> [Work task]: What the answer must contain is every line of the records, exactly, with no pictures.

---------- Data records

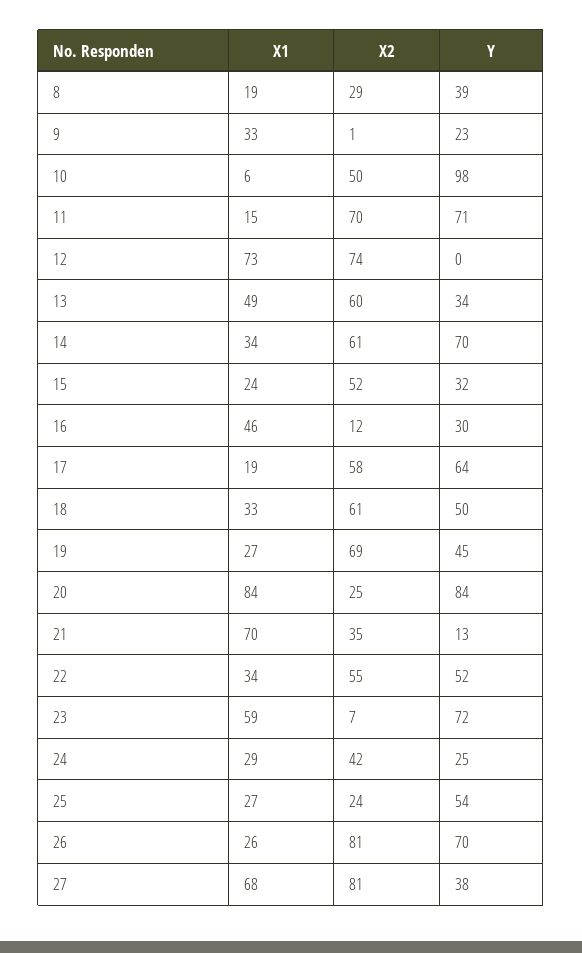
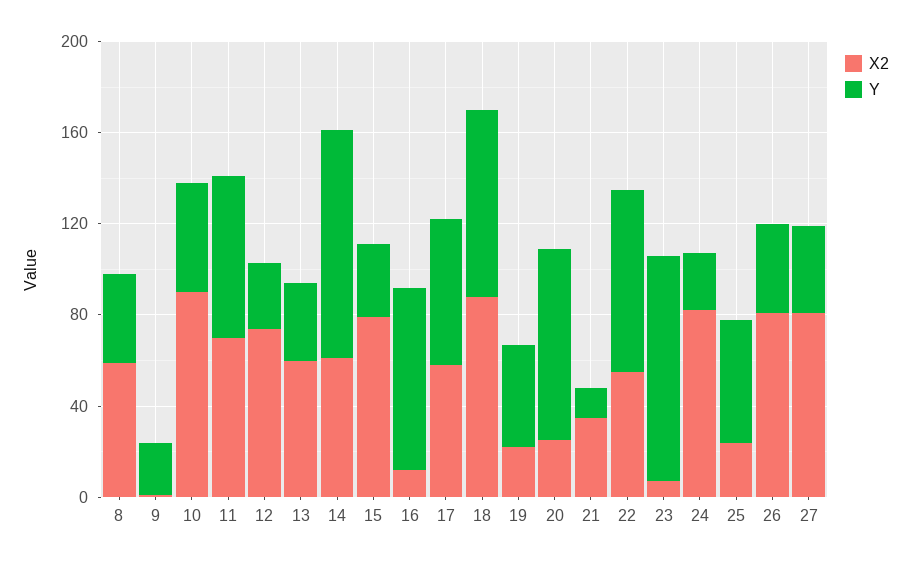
X1, 8: 19 -> none
X2, 8: 29 -> 60
X1, 9: 33 -> none
X1, 10: 6 -> none
X2, 10: 50 -> 90
Y, 10: 98 -> 50
X1, 11: 15 -> none
X1, 12: 73 -> none
Y, 12: 0 -> 30
X1, 13: 49 -> none
X1, 14: 34 -> none
Y, 14: 70 -> 100
X1, 15: 24 -> none
X2, 15: 52 -> 80
X1, 16: 46 -> none
Y, 16: 30 -> 80
X1, 17: 19 -> none
X1, 18: 33 -> none
X2, 18: 61 -> 90
Y, 18: 50 -> 80
X1, 19: 27 -> none
X2, 19: 69 -> 20
X1, 20: 84 -> none
X1, 21: 70 -> none
X1, 22: 34 -> none
Y, 22: 52 -> 80
X1, 23: 59 -> none
Y, 23: 72 -> 100
X1, 24: 29 -> none
X2, 24: 42 -> 80
X1, 25: 27 -> none
X1, 26: 26 -> none
Y, 26: 70 -> 40
X1, 27: 68 -> none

--------------------

> [Written response]:
X1, 8: 19 -> none
X2, 8: 29 -> 60
X1, 9: 33 -> none
X1, 10: 6 -> none
X2, 10: 50 -> 90
Y, 10: 98 -> 50
X1, 11: 15 -> none
X1, 12: 73 -> none
Y, 12: 0 -> 30
X1, 13: 49 -> none
X1, 14: 34 -> none
Y, 14: 70 -> 100
X1, 15: 24 -> none
X2, 15: 52 -> 80
X1, 16: 46 -> none
Y, 16: 30 -> 80
X1, 17: 19 -> none
X1, 18: 33 -> none
X2, 18: 61 -> 90
Y, 18: 50 -> 80
X1, 19: 27 -> none
X2, 19: 69 -> 20
X1, 20: 84 -> none
X1, 21: 70 -> none
X1, 22: 34 -> none
Y, 22: 52 -> 80
X1, 23: 59 -> none
Y, 23: 72 -> 100
X1, 24: 29 -> none
X2, 24: 42 -> 80
X1, 25: 27 -> none
X1, 26: 26 -> none
Y, 26: 70 -> 40
X1, 27: 68 -> none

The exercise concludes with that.